EXERCISE REQUIREMENTS:
a) Render into French this sentence from the passage on sentiment analysis: "Nowadays, the field is rapidly evolving due to the rise of new platforms such as blogs, social media and user-generated reviews."
b) According to the passage on sentiment analysis, under which names was the field studied before the term was coined? List every one.
c) Carry the passage on context-based sentiment analysis forward, beginning right after its final sentence.

SOURCE DOCUMENT:
#####

ConSent: Context-based sentiment analysis
Introduction
Sentiment analysis refers to the inference of people’s views, positions and attitudes in their written or spoken texts. Before the coining of the term, the field was studied under names such as subjectivity [1], point of view [2] and opinion mining [3]. Nowadays, the field is rapidly evolving due to the rise of new platforms such as blogs, social media and user-generated reviews.
A large body of work exists on the analysis of latent sentiment in social media platforms such as Twitter. The goal of these studies is to extract timely and relevant information as well as to gauge widespread opinions and sentiment. Agarwal et al. [4], for example, used lexicons and machine learning methods to infer sentiment in tweets while Wang et al. [5] used graph and hashtag analysis to evaluate opinions regarding various topics. In industry, studies of this kind could be beneficial for corporations interested in engaging disgruntled customers and reducing customer turnover [6].
Another domain that has received increased attention in recent years is sentiment analysis of transcribed text, i.e., speech converted to text using automatic machine translation [7]. By analyzing transcribed call center conversations, for example, corporation could identify (and approach) dissatisfied customers, assess their attitudes towards services and products and identify problems at their early stages.
Sentiment analysis is considered a challenging natural language processing (NLP) problem [8], and particularly so for Twitter and transcribed text. Twitter is difficult to analyze due to the short length of the text as well as the non-standard abbreviations that are often used [9]. These two traits create a highly sparse representation of terms and difficulties in the identification of synonyms and other relations between terms. In transcribed text, the relatively high error rate of the transcription process [10] causes a decline in the performance of NLP techniques such as parsing. For example, parsing the transcribed utterance “got we can’t was may need to delete files” yields a different structure from parsing the true utterance “well we may need to delete some files.” The mistaken analysis is mainly due to the error at the root of the tree – got instead of well. Apart from errors in speech recognition, spontaneous speech is often grammatically erroneous and always without punctuation marks.

#####

(Dataset items)
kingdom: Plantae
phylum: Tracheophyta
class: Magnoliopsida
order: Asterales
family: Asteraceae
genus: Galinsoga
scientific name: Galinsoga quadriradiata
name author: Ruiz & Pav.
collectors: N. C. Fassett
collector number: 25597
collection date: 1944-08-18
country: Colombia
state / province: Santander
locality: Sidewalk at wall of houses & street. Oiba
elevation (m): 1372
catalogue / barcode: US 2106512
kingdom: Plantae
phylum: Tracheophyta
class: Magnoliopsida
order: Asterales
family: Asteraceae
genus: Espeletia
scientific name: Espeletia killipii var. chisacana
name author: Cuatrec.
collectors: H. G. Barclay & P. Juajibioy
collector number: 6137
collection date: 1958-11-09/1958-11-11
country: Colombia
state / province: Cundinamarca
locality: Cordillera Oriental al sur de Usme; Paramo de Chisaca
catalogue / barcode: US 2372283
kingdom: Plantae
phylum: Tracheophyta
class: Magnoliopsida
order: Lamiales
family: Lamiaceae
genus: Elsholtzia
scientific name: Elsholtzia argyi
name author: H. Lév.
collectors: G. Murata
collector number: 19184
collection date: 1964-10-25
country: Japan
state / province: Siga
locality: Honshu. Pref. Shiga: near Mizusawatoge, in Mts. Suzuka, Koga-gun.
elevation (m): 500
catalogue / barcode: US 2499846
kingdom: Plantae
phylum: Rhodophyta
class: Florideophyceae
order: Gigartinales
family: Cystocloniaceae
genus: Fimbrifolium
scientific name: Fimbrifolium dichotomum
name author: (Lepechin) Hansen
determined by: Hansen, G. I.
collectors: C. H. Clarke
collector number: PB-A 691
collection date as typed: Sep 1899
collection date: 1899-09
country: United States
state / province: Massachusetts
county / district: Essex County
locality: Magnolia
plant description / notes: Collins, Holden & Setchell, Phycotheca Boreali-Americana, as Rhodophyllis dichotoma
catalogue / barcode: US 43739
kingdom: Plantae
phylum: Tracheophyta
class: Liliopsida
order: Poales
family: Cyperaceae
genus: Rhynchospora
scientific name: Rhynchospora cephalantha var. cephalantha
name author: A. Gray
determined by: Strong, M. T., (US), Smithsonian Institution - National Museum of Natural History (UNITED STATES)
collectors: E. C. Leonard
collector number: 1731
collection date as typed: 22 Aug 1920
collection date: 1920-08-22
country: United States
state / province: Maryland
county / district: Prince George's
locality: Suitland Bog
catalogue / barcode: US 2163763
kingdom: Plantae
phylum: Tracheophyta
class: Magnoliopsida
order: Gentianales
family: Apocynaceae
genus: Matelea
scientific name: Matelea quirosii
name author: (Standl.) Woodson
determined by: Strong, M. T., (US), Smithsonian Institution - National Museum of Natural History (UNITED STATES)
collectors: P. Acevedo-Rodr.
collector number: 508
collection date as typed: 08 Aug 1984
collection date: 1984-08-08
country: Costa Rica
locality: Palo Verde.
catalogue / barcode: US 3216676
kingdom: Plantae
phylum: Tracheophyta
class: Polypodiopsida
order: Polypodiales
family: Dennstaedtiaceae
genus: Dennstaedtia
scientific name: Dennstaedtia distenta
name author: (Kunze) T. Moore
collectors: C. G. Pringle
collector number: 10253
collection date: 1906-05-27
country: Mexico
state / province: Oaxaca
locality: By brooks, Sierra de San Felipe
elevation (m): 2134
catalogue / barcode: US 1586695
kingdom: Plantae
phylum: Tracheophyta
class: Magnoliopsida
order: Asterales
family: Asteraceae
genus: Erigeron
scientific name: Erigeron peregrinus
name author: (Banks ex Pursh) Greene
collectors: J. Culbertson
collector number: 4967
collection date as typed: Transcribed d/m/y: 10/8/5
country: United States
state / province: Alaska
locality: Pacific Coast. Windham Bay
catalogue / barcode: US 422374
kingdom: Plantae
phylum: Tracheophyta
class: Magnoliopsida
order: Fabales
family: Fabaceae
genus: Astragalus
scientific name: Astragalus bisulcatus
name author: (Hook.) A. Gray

#####

OUTPUTS IN ORDER:
a) De nos jours, le domaine évolue rapidement en raison de l'essor de nouvelles plateformes telles que les blogs, les réseaux sociaux et les avis rédigés par les utilisateurs.

b)
- subjectivity
- point of view
- opinion mining

c)
We present Context-based Sentiment analysis (ConSent), a novel approach for sentiment analysis which has proven effective both for regular texts (those that adhere to the rules of grammar and use existing words) and texts with a high degree of noise. Our proposed approach consists of two phases: we first apply techniques from the field of information retrieval to detect key terms in the text and analyze the context in which they appear. Then, we use the detected terms to generate features for supervised learning. ConSent has several traits that make it very suitable for sentiment analysis in general and noisy text in particular: first, it considers the context of terms, which is important when the text is noisy [11], [12]; secondly, it does not rely on grammatical structures, which may not be reliable in noisy text; and finally, it enables an easy integration of information from additional sources, such as the metadata of the analyzed text (e.g., the length of the text, the time of creation, the use of emoticons, etc.).
We tested our approach on three benchmark datasets: hotel reviews from the TripAdvisor website,1 movie reviews and Twitter. Additionally, we created two automatically transcribed datasets, from two real-world call-centers. While the reviews datasets are used to evaluate our approach in frequently used domains, the other datasets enable us to test ConSent in a more challenging setting: noisy and unstructured text. In our evaluation, ConSent fares better than the commonly used and highly effective baseline in the majority of cases.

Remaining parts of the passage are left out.